Nesse movimento ela supõe sujeito no bebê, supõe nele um desejo que não necessariamente coincidiria com o dela. A mãe sustenta uma posição de sujeito desde muito cedo, ainda quando as reações do recém-nascido são reflexas, carecendo de qualquer intencionalidade, ela está a supor um desejo no bebê.

Dessa forma, a estruturação e o desenvolvimento da personalidade da criança são influenciados pela forma de cuidado que a mãe proporciona a prole, pois sua subjetividade é construída gradativamente através da satisfação das suas necessidades básicas que funcionam como alicerce ou referência para a própria criança no futuro.

De acordo com Brazelton e Cramer (2002, p.12):

A gravidez de uma mulher reflete toda a sua vida anterior à
concepção, suas experiências com os próprios pais, sua vivência do triângulo edipiano, as forças que a levaram a adaptar-se com maior ou menor sucesso a essa situação e, finalmente, separar-se de seus pais.
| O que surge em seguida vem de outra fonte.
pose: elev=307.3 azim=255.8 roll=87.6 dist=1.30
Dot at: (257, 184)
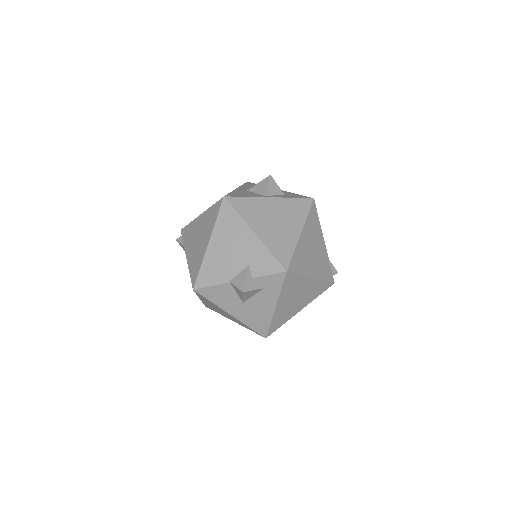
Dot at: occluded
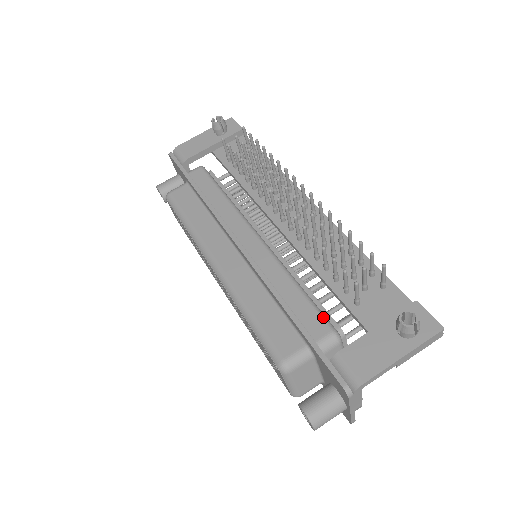
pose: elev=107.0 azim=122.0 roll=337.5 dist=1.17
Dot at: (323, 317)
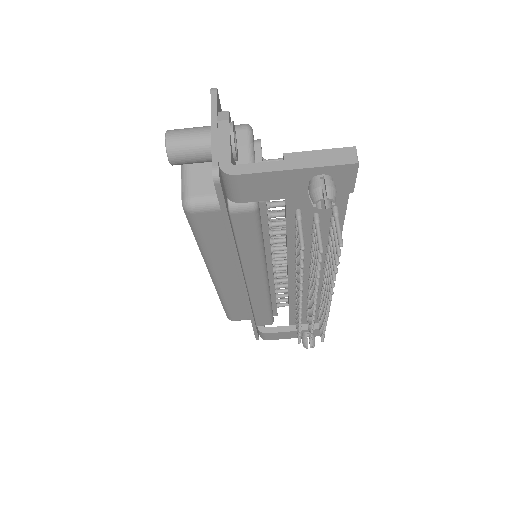
Dot at: (271, 321)
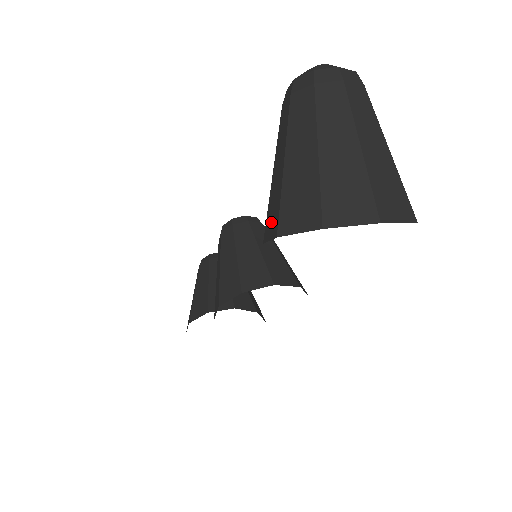
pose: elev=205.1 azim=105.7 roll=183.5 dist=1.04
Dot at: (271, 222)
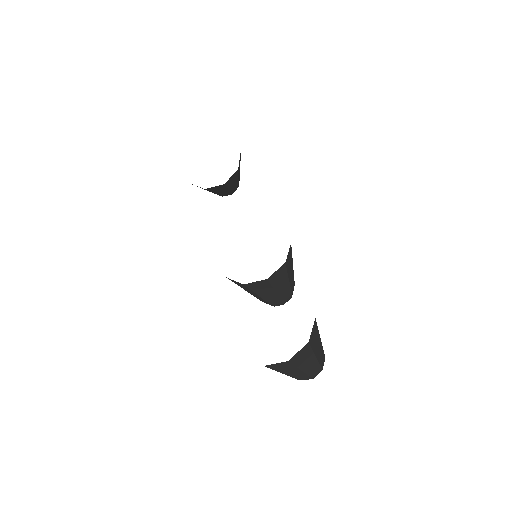
Dot at: occluded
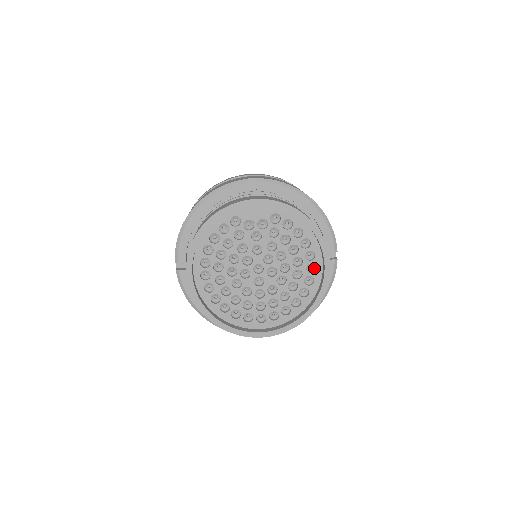
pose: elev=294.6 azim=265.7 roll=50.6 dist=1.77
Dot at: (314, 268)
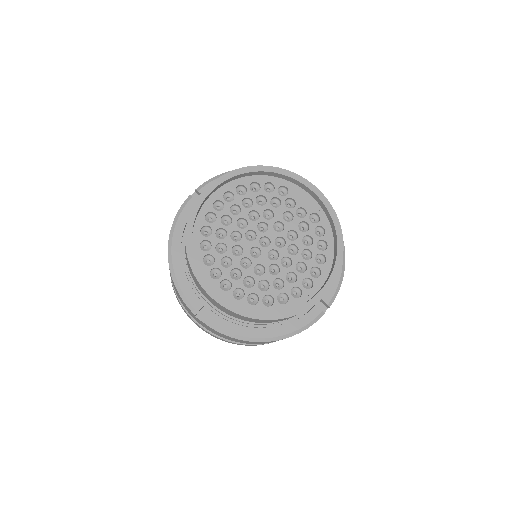
Dot at: (308, 288)
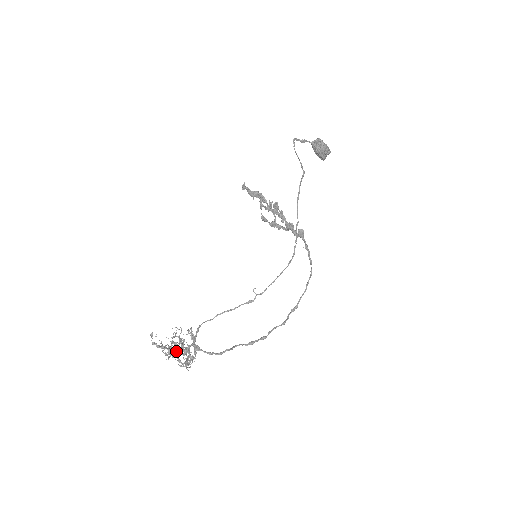
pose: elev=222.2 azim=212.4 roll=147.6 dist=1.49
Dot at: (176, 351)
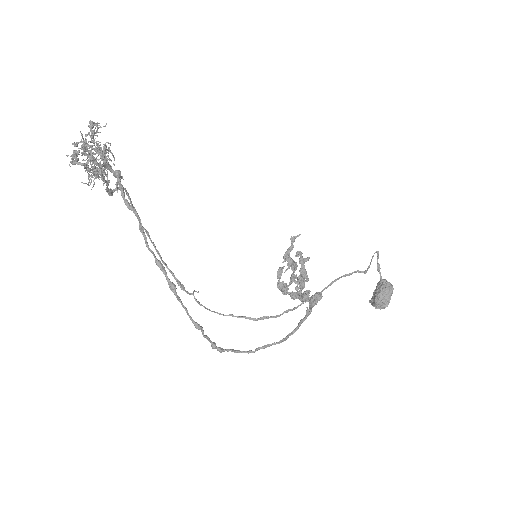
Dot at: occluded
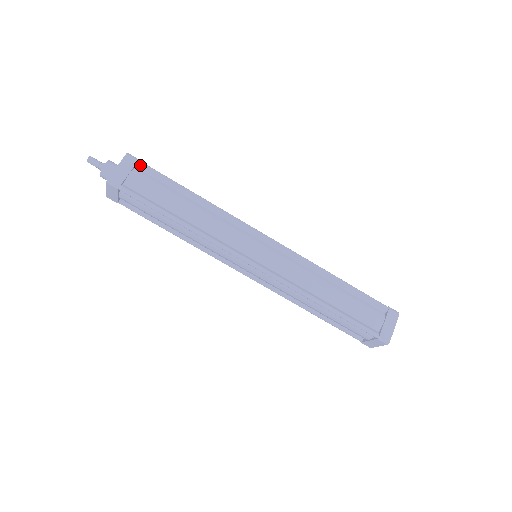
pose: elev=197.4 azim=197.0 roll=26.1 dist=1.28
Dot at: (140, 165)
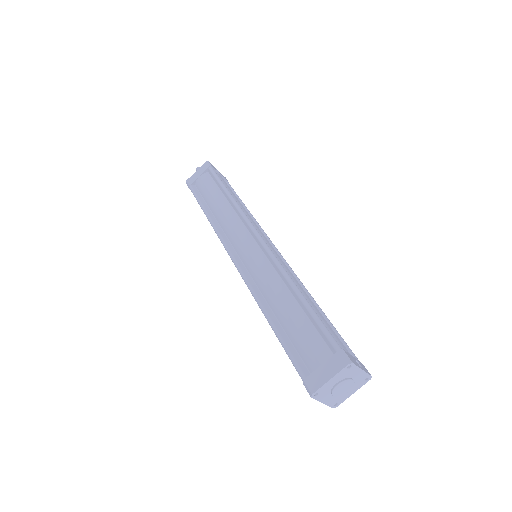
Dot at: (209, 170)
È nítido perceber que o equilíbrio da mãe é determinado pelo pleno desenvolvimento na sua fase infantil, portanto, o complexo de édipo resolvido através do confronto dos sentimentos ambivalentes no período infantil propicia a mãe se adaptar as necessidades da criança e satisfazer suas demandas de forma efetiva.
Para Jerusalinsky (2002, p. 138).

A mãe articula a demanda do bebê ao seu saber inconsciente, à sua rede significante, atribui à ação do bebê um sentido, a partir do qual realiza a oferta de uma ação específica. Mas, neste movimento de articulação da pulsão pela demanda, também se abre a dimensão do desejo, pois a pulsão não fica toda articulada na demanda, o desejo sempre escapa, sempre insiste na busca da realização do que ficou inscrito como satisfação.
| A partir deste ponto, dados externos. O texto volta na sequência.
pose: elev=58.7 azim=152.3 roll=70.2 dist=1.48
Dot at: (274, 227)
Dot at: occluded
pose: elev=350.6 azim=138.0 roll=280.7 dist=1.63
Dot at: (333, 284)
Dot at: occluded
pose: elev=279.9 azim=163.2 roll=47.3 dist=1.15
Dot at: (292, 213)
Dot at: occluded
O período de gravidez da mulher é fundamental para que a mesma compreenda os sentimentos provocados pela expectativa de ter a criança e o desamparo com relação às condições favoráveis para satisfazer suas necessidades
e propiciar o desenvolvimento da mesma.
Afirma Klaus; Kennel e Klaus (2000, p.2):

O investimento emocional dos pais em seu filho. É um processo que é formado e cresce com repetidas experiências significativas e prazerosas. Ao mesmo tempo outro elo, geralmente chamado de‘apego’, desenvolve-se nas crianças em relação a seus pais e a outras pessoas que ajudem a cuidar delas. É a partir dessa conexão emocional que os bebês podem começar a desenvolver um sentido do que eles são, e a partir do que uma criança pode evoluir e ser capaz de aventurar-se no mundo.
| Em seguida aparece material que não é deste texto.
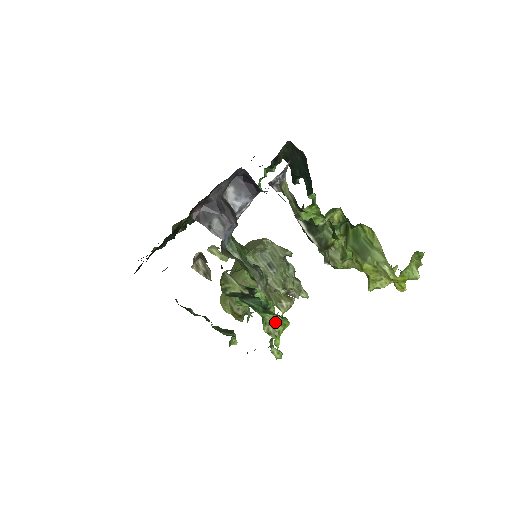
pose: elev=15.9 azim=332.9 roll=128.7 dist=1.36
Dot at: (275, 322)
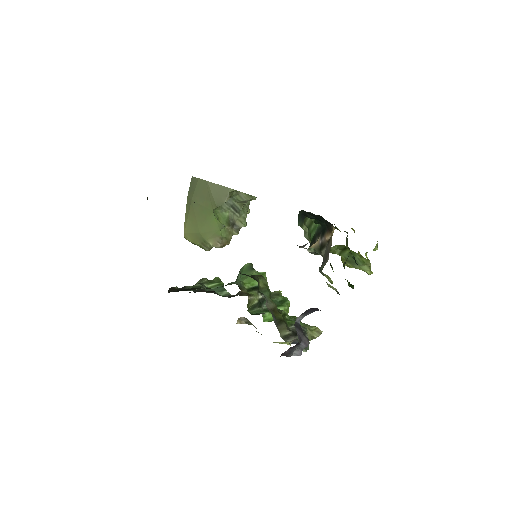
Dot at: occluded
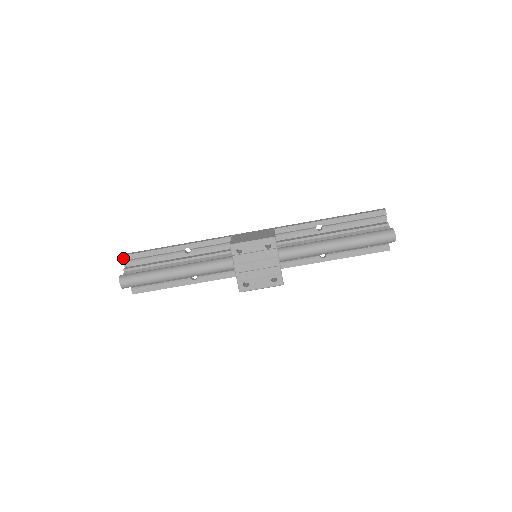
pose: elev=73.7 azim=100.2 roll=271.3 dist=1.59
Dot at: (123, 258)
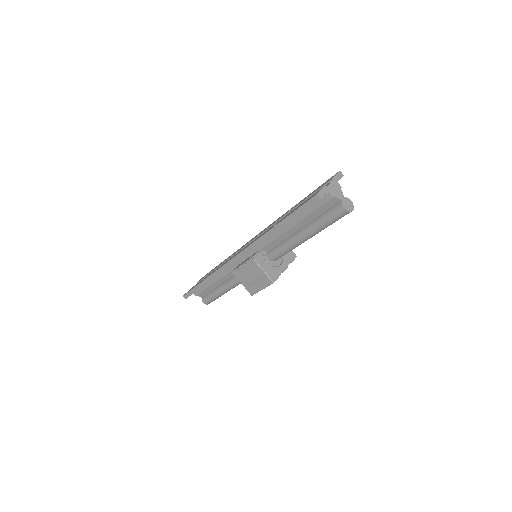
Dot at: (187, 297)
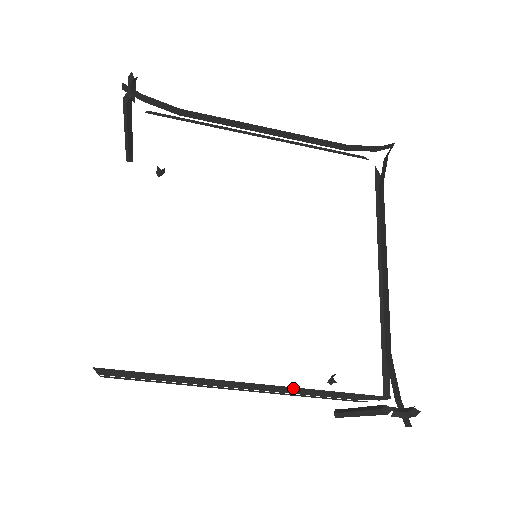
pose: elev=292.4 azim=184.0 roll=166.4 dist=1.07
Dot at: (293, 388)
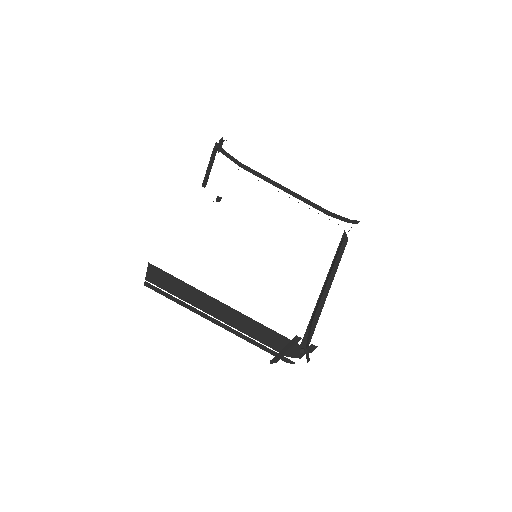
Dot at: (249, 320)
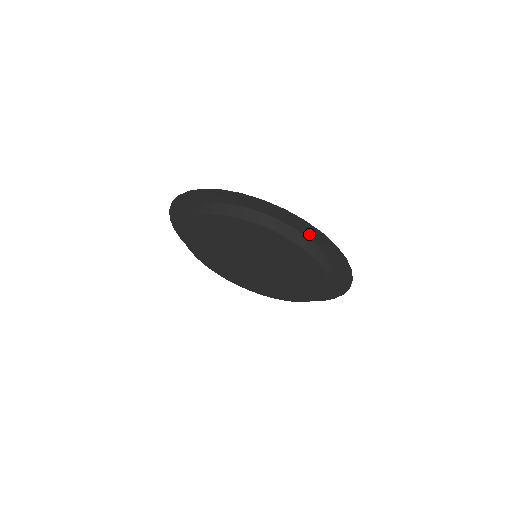
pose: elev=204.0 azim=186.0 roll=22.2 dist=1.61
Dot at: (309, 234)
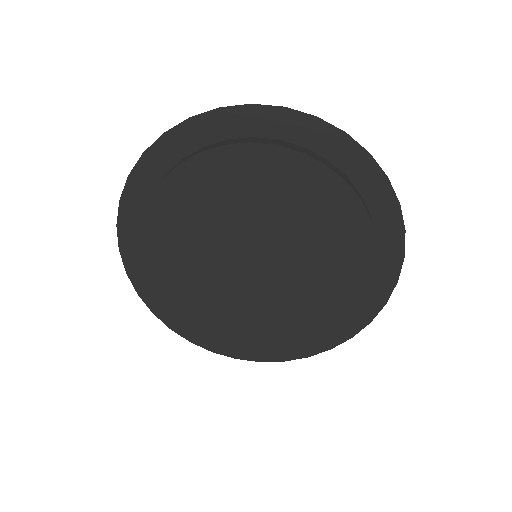
Dot at: (376, 206)
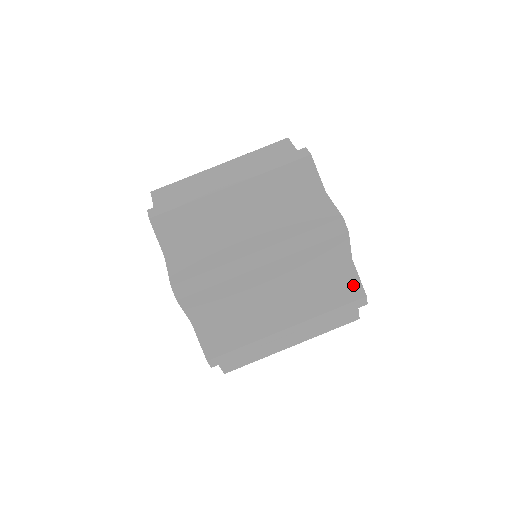
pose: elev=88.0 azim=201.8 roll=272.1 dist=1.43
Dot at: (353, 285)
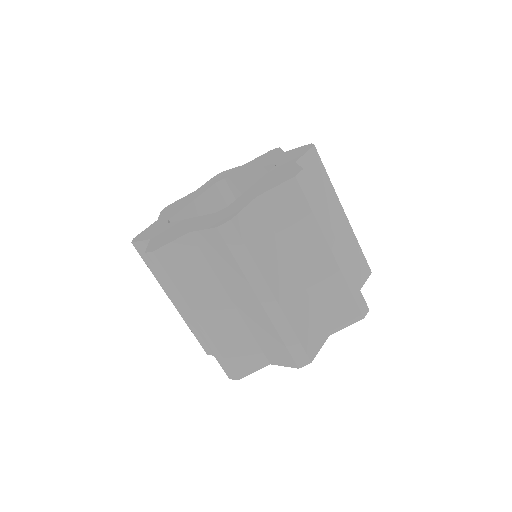
Dot at: (315, 345)
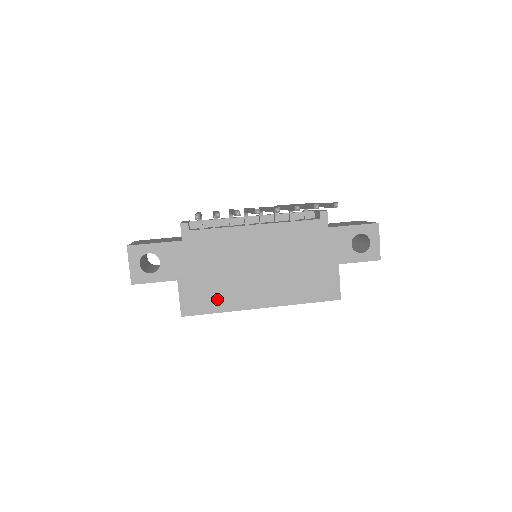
A família é a primeira instituição que a criança é inserida, com isso, é no seio familiar que ocorre o processo de socialização primária, onde é caracterizado por uma forte identificação afetiva da criança com os pais, portanto, os genitores precisa
conceder aprovação aos comportamentos da prole independentemente de sua finalidade, pois a futura socialização secundaria depende dos valores construídos na instituição familiar.
Para Winnicott (2000, p.6):

É só na presença de uma mãe suficientemente boa que a criança pode iniciar o processo de desenvolvimento pessoal e real. A mãe suficientemente boa é flexível o suficiente para poder acompanhar o filho em suas necessidades, as quais oscilam e evoluem no percurso para a maturidade e a autonomia.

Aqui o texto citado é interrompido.